Introduction¶
Across our collective clinical research activities, the authors have observed an unmet need for standardized, widely available data models and tooling to enable review, analysis, and learning from large, high-density patient datasets in critical care medicine. To that end, we are sharing here a proposed data model and are simultaneously publishing a set of open-source tools for data conversion, review, analysis and annotation using this standard.
The Critical Care Data Exchange Format (CCDEF) is a data model and file encoding standard for storing, analyzing, and exchanging physiologic and clinical data collected over the course of a patient stay. The data model is designed to be lightweight & flexible while still being sufficiently standardized to allow for seamless data exchange. The file encoding standard is designed for efficient storage and performant interaction with multimodal data. It is based on Hierarchical Data Format version 5 (HDF5), an open source file format which is widely supported across operating systems & programming languages and supports advanced features like data-streaming and compression out of the box.
HDF5¶
HDF5 is an open-source file format which encodes numerical data efficiently and therefore is suitable for large datasets but also allows for heterogeneous data such as variable-length strings to be stored. HDF5 supports advanced features including data-streaming and compression. For streaming support, chunked datasets are used, and gzip compression is used for portability.
HDF5 is built around groups, datasets, and attributes. Datasets hold tabular data and may be stored in an arbitrary hierarchy of groups, like folders on a file system. Both groups and datasets may have attributes attached to them, and attributes are key/value pairs of variable-length strings.
In the sense that groups and datasets have attributes, HDF has been characterized as a self-describing data format as the any supplemental information required to contextualize or interpret the data stored in the datasets is provided in the attributes.

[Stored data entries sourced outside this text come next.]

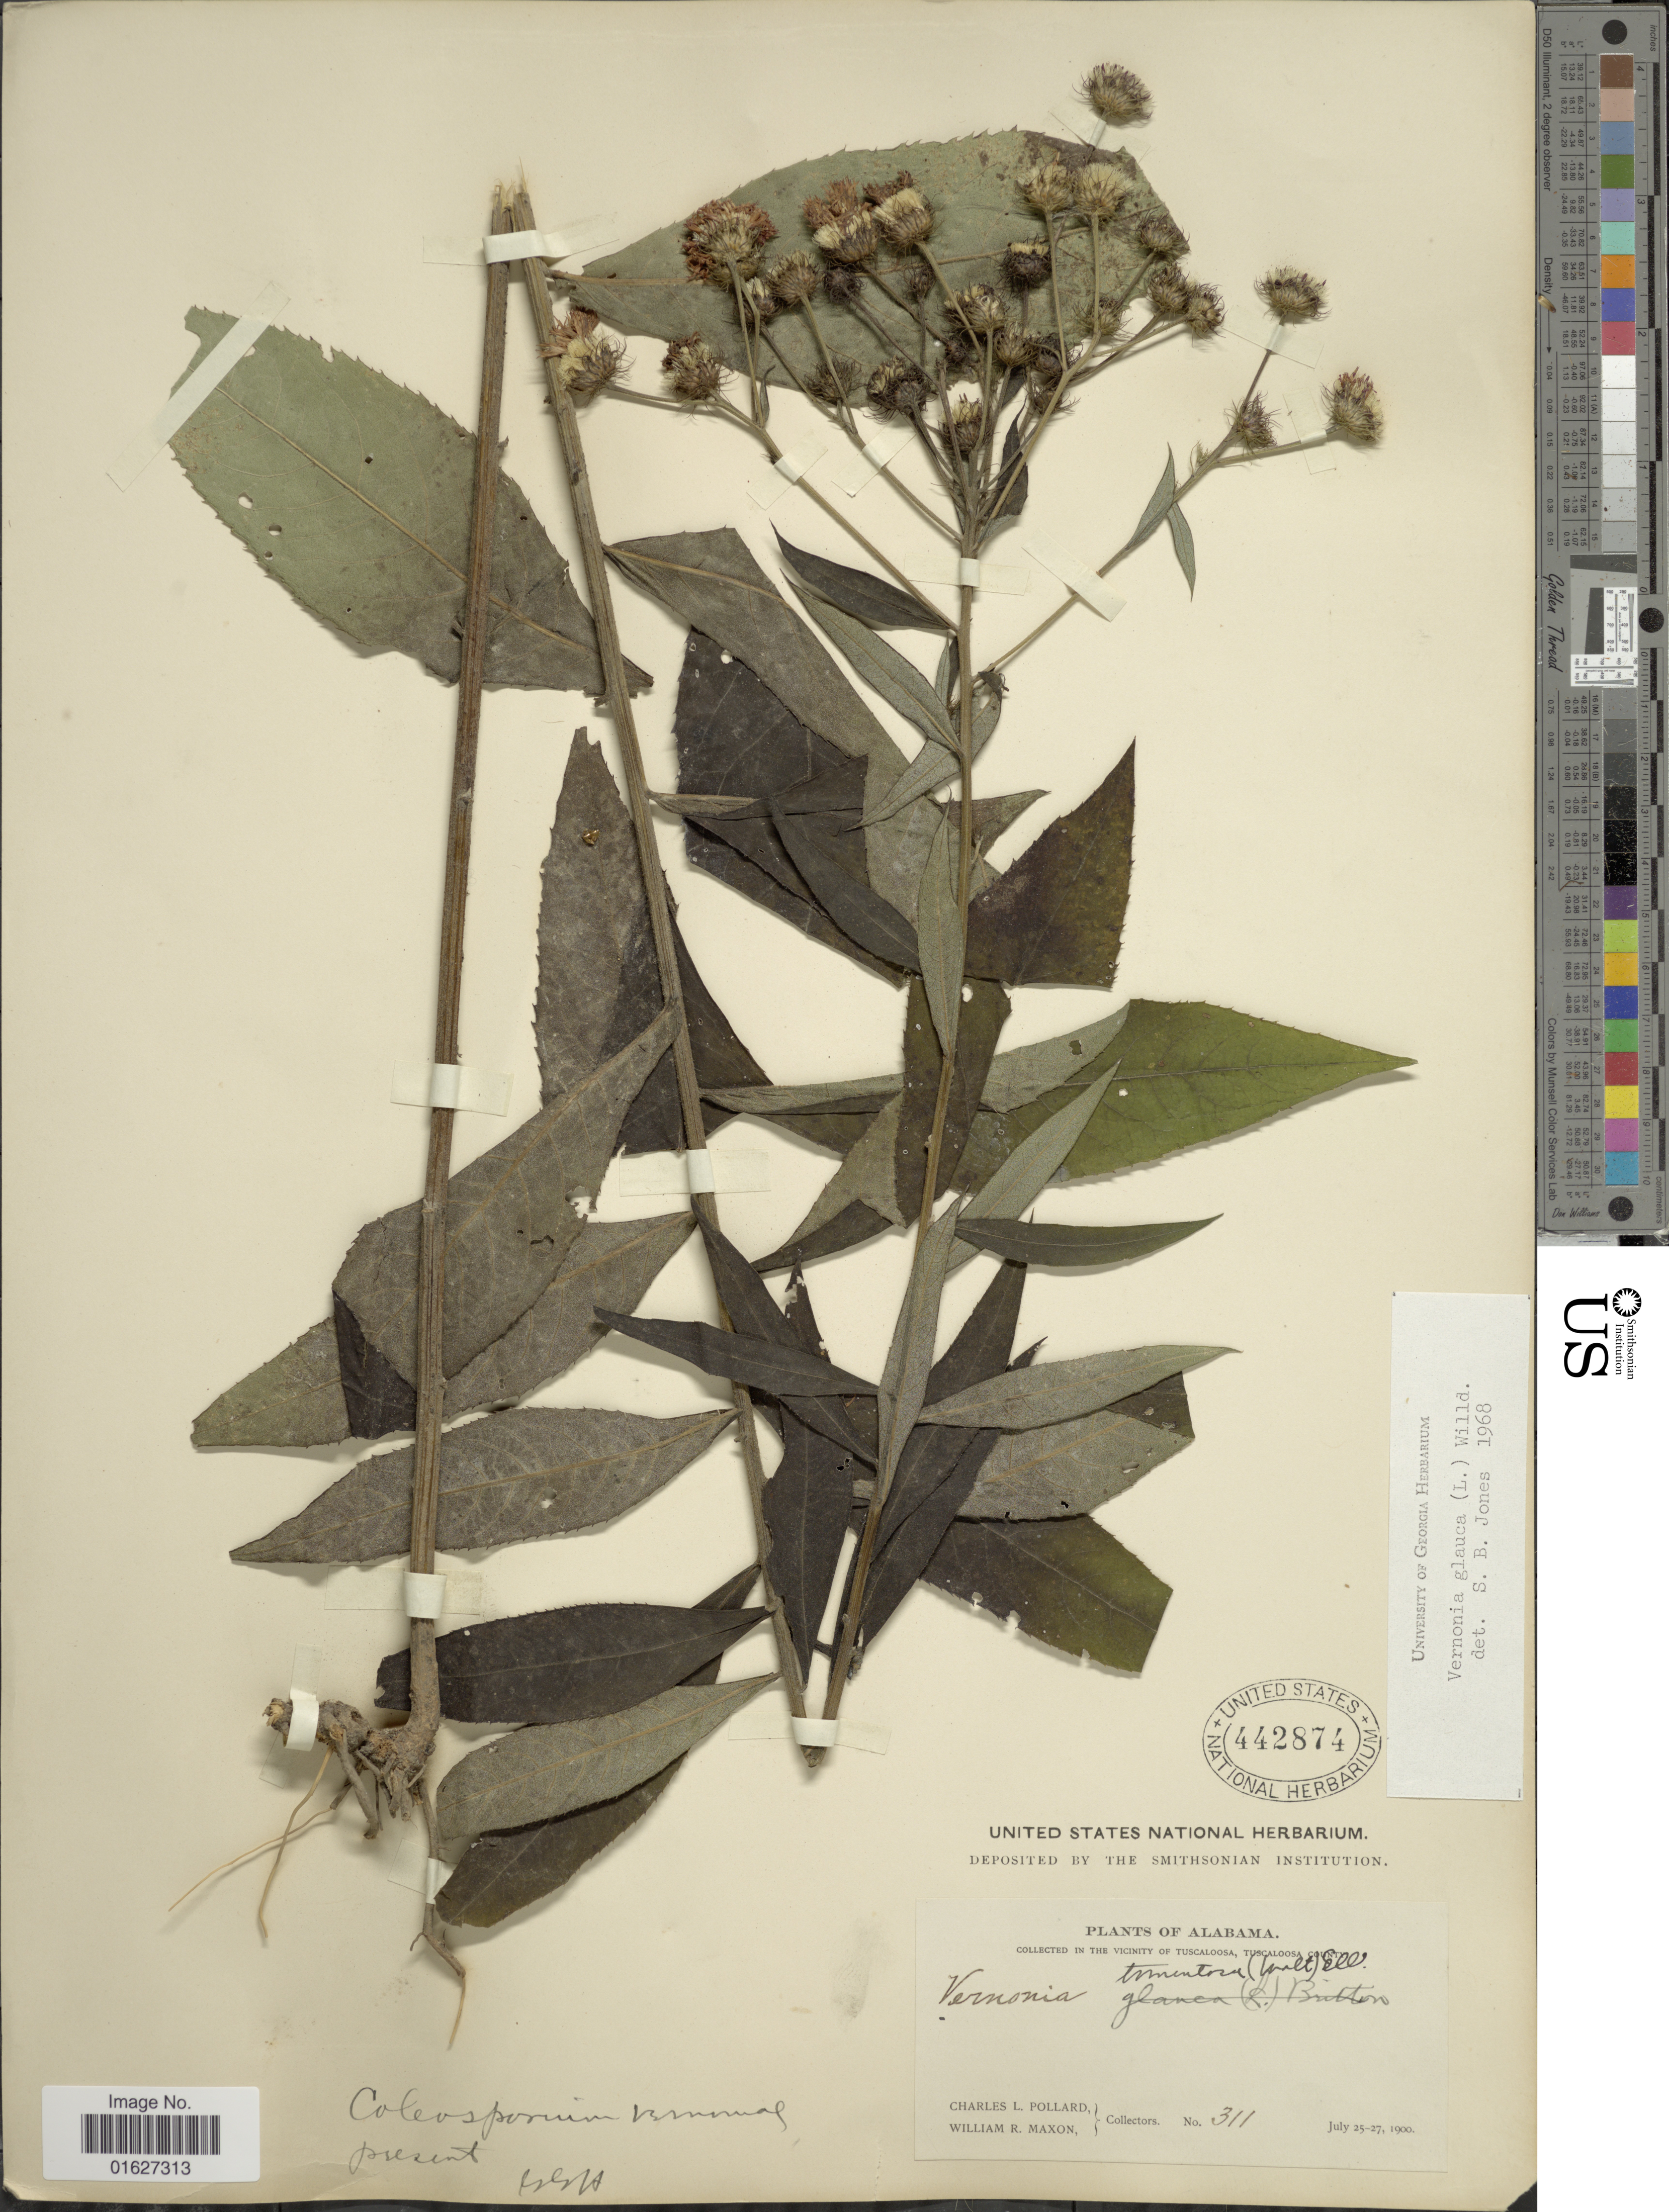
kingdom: Plantae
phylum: Tracheophyta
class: Magnoliopsida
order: Asterales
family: Asteraceae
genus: Vernonia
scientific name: Vernonia glauca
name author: (L.) Willd.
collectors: C. L. Pollard & W. R. Maxon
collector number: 311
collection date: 1900-07-25/1900-07-27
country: United States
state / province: Alabama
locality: Alabama. The vicinity of Tuscaloosa, Tuscaloosa County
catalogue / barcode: US 442874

HDF5 is widely supported by the broader data science community and there are a wide range of tools available for reading and manipuating generic HDF5 files which are also useful for handling ccdef files. Some of these tools are listed here.
Design Philosophy¶
HDF5 permits a great deal of flexibility, and the aim of the CCDEF was to strike a balance between allowing users the flexibility to maintain local data acquisition pipelines as much as possible while also enabling the main objective of seamless data sharing.
Our intention is to provide a wide range of tools for easy analysis of CCDEF formated physiologic and clinical data but at the same time provide a format that can be read natively with existing HDF5 libraries for tools such as MATLAB, python, C, etc.